# TASK REQUIREMENTS
[a] Answer these questions about the example output:
(i) What does vec-cli print in response to "add 1,2,3 2,2,2"?
(ii) What description is listed for the multiply command?
(iii) After the two static variables are set, what value appears next to "Multiplied"?
[b] Reproduce the stretch of the example output from "Open a CLI that" through "add(Vector3D, Vector3D)", keeping every character unchanged.

# PAGE EXTRACT

--- START ---

Example 06_full output:

> echo "Hello, World!"
Hello, World!
> secret_echo Hello
This is a secret message: Hello
> help
AVAILABLE COMMANDS:
echo(std::string)
    Echo a string to standard output
--------------------
help()/HELP()
    Lists all available commands
--------------------
exit()/EXIT()
    Exits the current CLI
--------------------
AVAILABLE CLIs:
static-cli()
    Open a CLI that showcases the static variables
--------------------
vec-cli()
    Open a CLI focused on vector operations
--------------------
> vec-cli
vec-cli> help
AVAILABLE COMMANDS:
add(Vector3D, Vector3D)
    Adds two vectors
--------------------
echo(Vector3D)
    Echo a vector to standard output
--------------------
multiply(Vector3D, Vector3D)
    Performs scalar multiplication of two vectors
--------------------
subtract(Vector3D, Vector3D)
    Subtracts two vectors
--------------------
help()/HELP()
    Lists all available commands
--------------------
exit()/EXIT()
    Exits the current CLI
--------------------
vec-cli> add 1,2,3 2,2,2
3 4 5
vec-cli> exit
> static-cli
static> set_var1 10
static> set_var2 15
static> operations
Added: 25
Subtracted: -5
Multiplied: 150
Divided: 0.666667
static> exit
> exit

--- END ---

# GIVEN INFORMATION

--- START ---

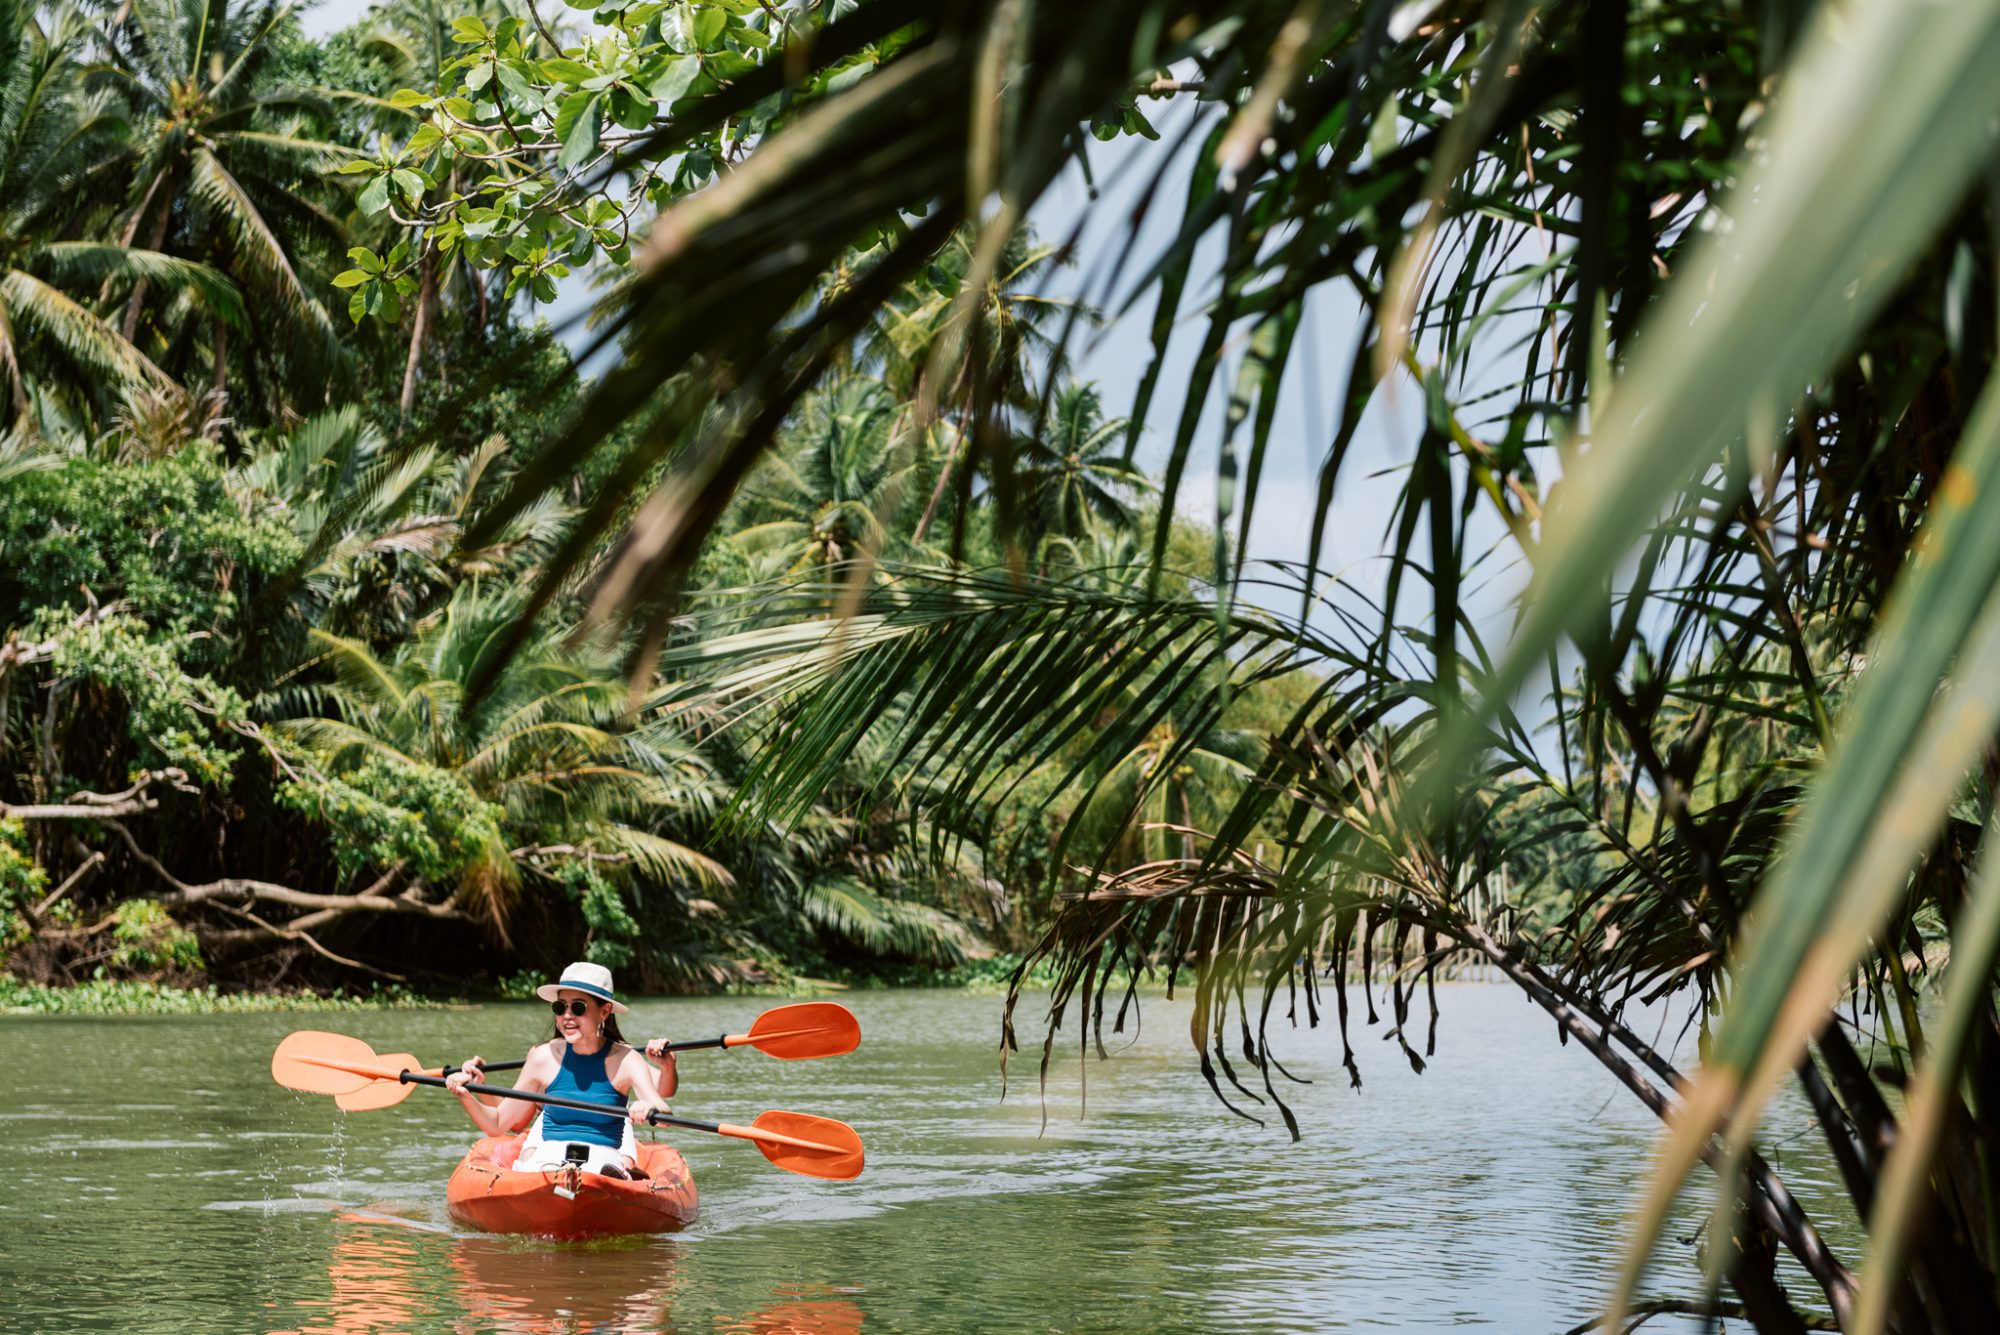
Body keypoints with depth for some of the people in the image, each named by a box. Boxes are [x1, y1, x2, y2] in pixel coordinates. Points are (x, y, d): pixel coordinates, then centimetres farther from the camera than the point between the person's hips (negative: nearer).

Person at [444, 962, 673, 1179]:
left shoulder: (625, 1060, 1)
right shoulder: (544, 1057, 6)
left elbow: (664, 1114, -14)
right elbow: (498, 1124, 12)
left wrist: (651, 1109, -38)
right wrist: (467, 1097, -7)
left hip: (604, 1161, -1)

--- END ---
--- START ---

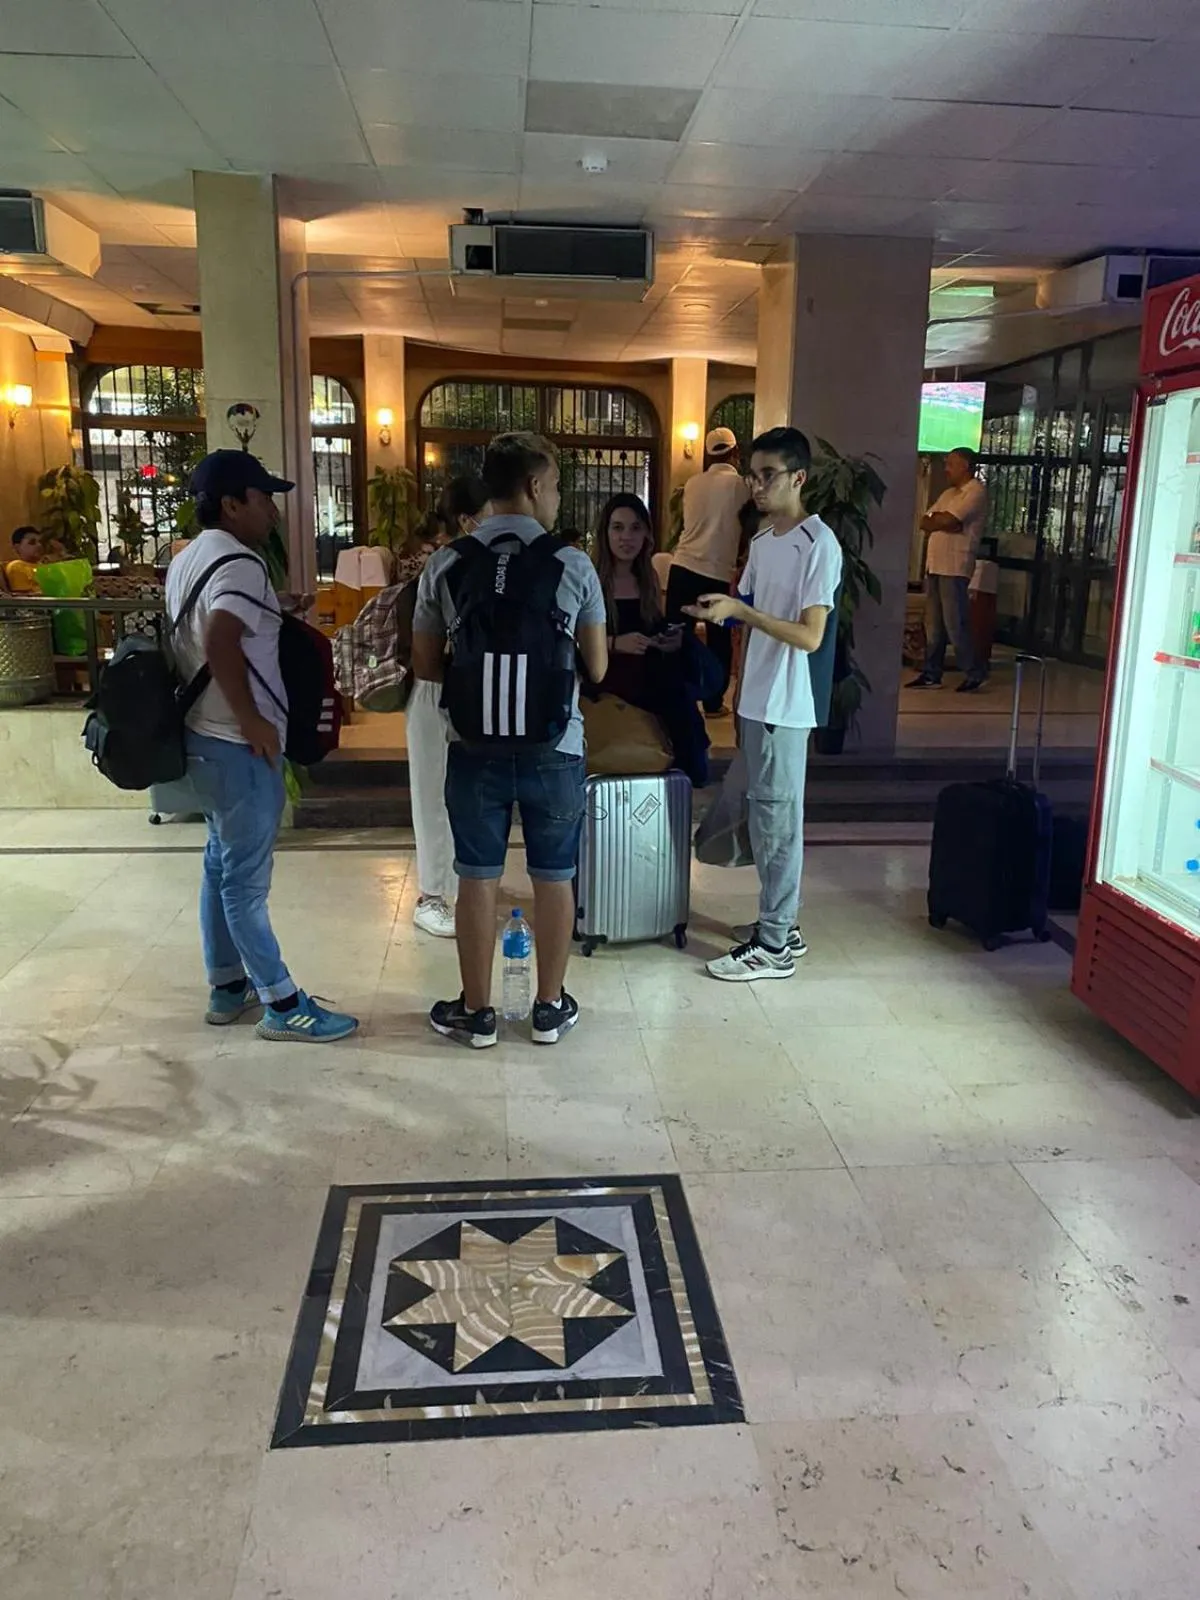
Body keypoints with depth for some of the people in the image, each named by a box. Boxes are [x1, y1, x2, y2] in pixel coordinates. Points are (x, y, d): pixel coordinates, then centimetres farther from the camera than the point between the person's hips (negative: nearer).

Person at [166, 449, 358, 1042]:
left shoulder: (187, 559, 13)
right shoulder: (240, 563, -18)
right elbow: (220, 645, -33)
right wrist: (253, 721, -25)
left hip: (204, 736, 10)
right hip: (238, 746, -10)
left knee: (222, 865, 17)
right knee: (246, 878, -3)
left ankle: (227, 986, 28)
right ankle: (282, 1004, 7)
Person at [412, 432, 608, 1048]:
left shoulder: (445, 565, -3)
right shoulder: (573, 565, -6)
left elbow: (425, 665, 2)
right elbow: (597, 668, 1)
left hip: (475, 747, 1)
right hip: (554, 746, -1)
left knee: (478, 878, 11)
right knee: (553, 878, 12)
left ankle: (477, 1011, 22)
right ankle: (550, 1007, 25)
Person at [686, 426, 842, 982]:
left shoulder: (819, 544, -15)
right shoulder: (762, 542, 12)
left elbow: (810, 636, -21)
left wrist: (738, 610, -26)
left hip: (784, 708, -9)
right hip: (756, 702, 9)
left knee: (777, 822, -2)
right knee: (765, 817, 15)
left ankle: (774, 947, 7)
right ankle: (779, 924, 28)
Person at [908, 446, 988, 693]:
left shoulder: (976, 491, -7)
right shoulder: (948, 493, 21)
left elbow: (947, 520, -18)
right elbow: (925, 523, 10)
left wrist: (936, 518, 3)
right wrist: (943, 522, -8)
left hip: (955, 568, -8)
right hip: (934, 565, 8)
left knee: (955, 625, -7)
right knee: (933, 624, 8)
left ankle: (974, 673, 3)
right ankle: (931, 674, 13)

--- END ---

# EXERCISE RESULTS
[a]
(i) 3 4 5
(ii) Performs scalar multiplication of two vectors
(iii) 150

[b]
Open a CLI that showcases the static variables
--------------------
vec-cli()
    Open a CLI focused on vector operations
--------------------
> vec-cli
vec-cli> help
AVAILABLE COMMANDS:
add(Vector3D, Vector3D)